It’s tax time! Around this time of year, we not only think about our taxes, but we also think about our overall financial health. This week we’re sharing financial resources as well asking experts in budgeting, student loans, and more how nonprofit employees can make the most of their paychecks. Be sure to read all of the posts in this series.
You’ve done your research and think it’s time to ask for a raise at your current job. Some organizations offer annual reviews and salary increases, but if your organization doesn’t, or things have changed drastically with your position since your last review, you may have to take things into your own hands.
We asked Michael Watson, Senior Vice President of Human Resources and Diversity at Girl Scouts USA, for his advice on negotiating a raise. He encourages employees to look at it as a long-term pitch, which you should be working toward for months before bringing it up.

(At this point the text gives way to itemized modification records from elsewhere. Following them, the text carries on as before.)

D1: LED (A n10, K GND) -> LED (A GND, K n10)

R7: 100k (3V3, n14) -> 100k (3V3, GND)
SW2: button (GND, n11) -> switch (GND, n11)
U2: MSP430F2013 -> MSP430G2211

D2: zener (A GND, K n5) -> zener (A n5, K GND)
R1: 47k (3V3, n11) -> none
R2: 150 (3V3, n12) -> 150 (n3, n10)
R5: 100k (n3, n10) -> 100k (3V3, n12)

“You definitely want to have a solid business case and hopefully you’ve been giving your manager updates all along about what you’ve been doing, what you’ve been contributing, the projects you’ve volunteered on, and what your input has been,” he said. “Hopefully it doesn’t come as a complete surprise, then, when you package it all together to say, ‘hey, I think I’m ready for additional responsibility and I want to talk to you about my compensation relative to what I’ve been working on.’”

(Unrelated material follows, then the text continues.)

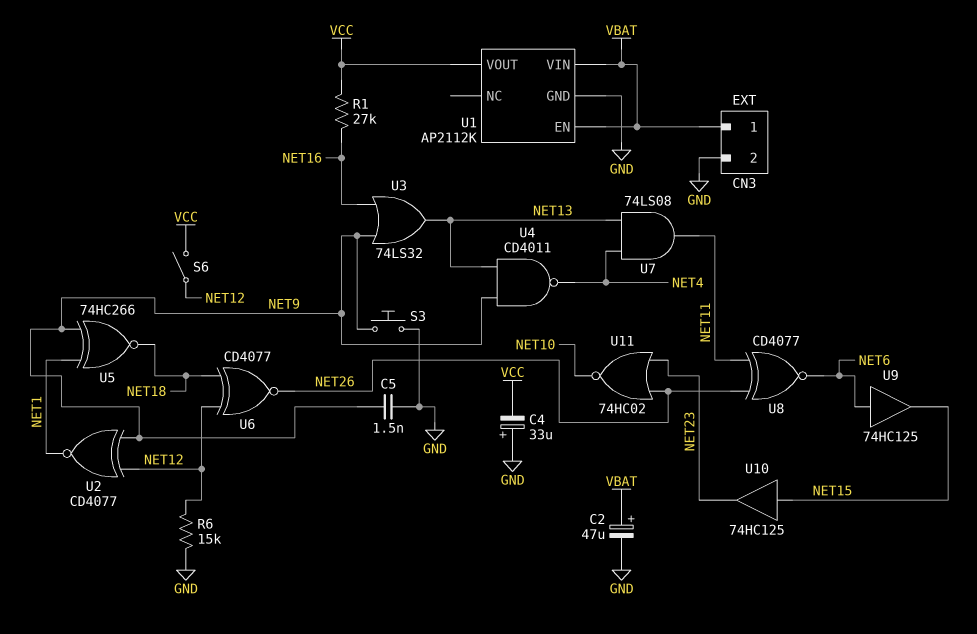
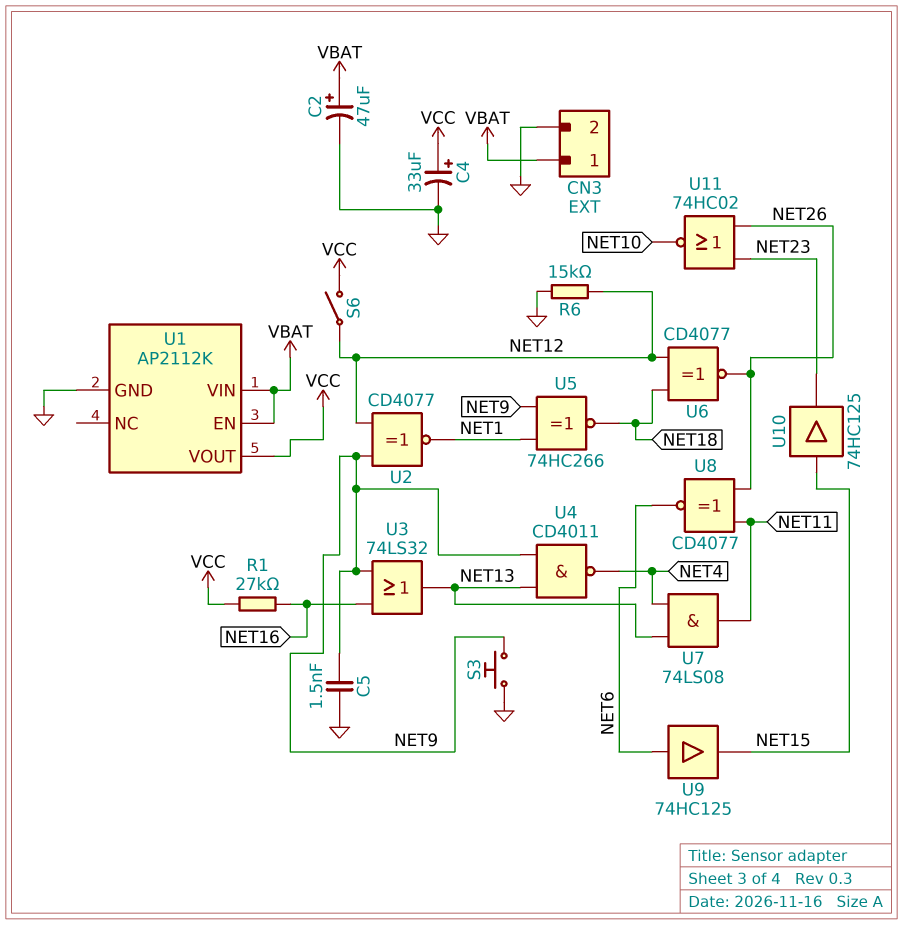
C4: 33uF (plus GND, minus VCC) -> 33uF (plus VCC, minus GND)

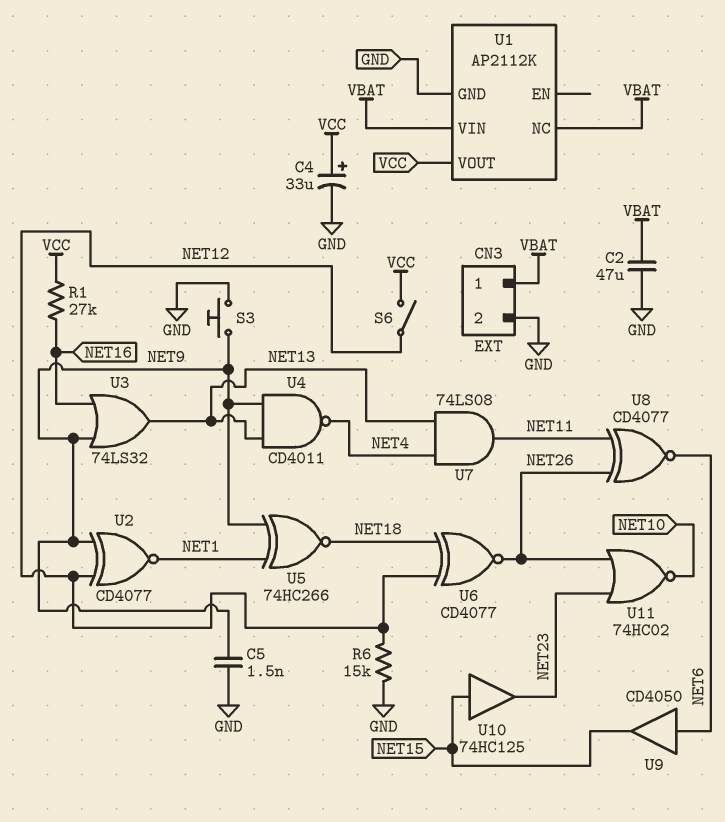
C2: 47uF (plus VBAT, minus GND) -> 47uF (GND, VBAT)
U1 pin EN: VBAT -> none
U1 pin NC: none -> VBAT
U9: buffer 74HC125 (in NET6, out NET15) -> buffer CD4050 (in NET6, out NET15)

Additionally, he said, if your organization does offer annual reviews and raises, be sure that something major has come up in your current position, not that you just need more money. Once you are sure you have done your best and truly deserve additional compensation, here are some things to consider:
Pay attention to timing
In addition to the timing on your end—such as after completing a big project or reaching a challenging goal—be sure to consider the timing on your boss’ end. If he or she has an upcoming deadline, or major changes are about to happen, it probably isn’t a good time to approach them about a raise.

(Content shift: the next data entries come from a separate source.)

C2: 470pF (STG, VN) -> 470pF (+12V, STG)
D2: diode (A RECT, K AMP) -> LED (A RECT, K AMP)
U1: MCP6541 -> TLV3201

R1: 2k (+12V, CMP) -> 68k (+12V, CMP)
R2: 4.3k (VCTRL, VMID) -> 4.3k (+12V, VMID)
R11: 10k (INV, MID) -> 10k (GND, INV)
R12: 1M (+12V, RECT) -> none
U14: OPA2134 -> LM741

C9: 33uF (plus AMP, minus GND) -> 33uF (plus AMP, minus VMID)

“If CEO has just announced that you’re cutting expenses by 30% and laying off 10 people,” Watson added, “the next day is not the right time to ask for a raise.”
But if the timing is good, and you know that your company is open to salary discussions, Watson suggested picking a day and time that works for you and your supervisor. Avoid the dreaded Monday morning or Friday afternoon. You should also try to get a sense of your supervisor’s working style. Is he a morning person? Does she like to share good news in the afternoon? Work with that as a guide for when you can set up a meeting.
Be prepared for the added responsibility
Many times, employees look at what they have done in the past when asking for a higher salary. But a raise, and especially promotions, also mean you can’t just rely on past successes and must be ready to do more going forward.
“You have to show that you are ready for a higher level of responsibility,” Watson said. “Get involved with special projects, volunteer, identify problems that exist that need to be solved that other people just haven’t gotten around to addressing. You have to consciously think about how you differentiate yourself from others and how you differentiate yourself from your prior performance. Show that you are on the upswing in terms of performance and ability.”
Quantify your contributions
You know you have given your all to your organization, but how can you show that in ways that the powers-that-be understand? Quantify it, Watson said.
“If you acquired or kept a major donor or you increased membership by a certain percentage or you put a new program in that has saved time and money, that shows you’ve made particularly large contribution to the organization,” he said. “You have to be able to demonstrate concrete results in terms of having that conversation with your manager.”
Think about next steps
If you do get a raise, know what the organization will expect of you going forward, whether that is taking on a new project, leading a team, or staying late the next time a last-minute deadline strikes.
Likewise, if a raise is not in the cards, be sure to ask if a higher salary or promotion would be a possibility in the future, and suggest ways you could get more benefit from your current position, Watson suggested.
If you don’t get professional development opportunities in your current position, ask if you can attend a conference, join an association as the organization’s representative, or take a class. If you would rather take on more responsibility as an employee, ask to be the leader of the next special project, or offer to look into a new program or tool you want to learn how to use.
It’s also important, Watson added, to know when it is time to move on, especially if an organization doesn’t have lots of room to grow and is unable to properly compensate you over time.
“A long time ago, managers had a big primary role in their employees’ development and a lot of managers still do that,” Watson said. “But if you don’t have that, you’re responsible for making sure you develop it yourself. You’re responsible for your own development plan and, ultimately, you’re responsible for your own long-term value.”
When was the last time you asked for a raise? What advice do you have?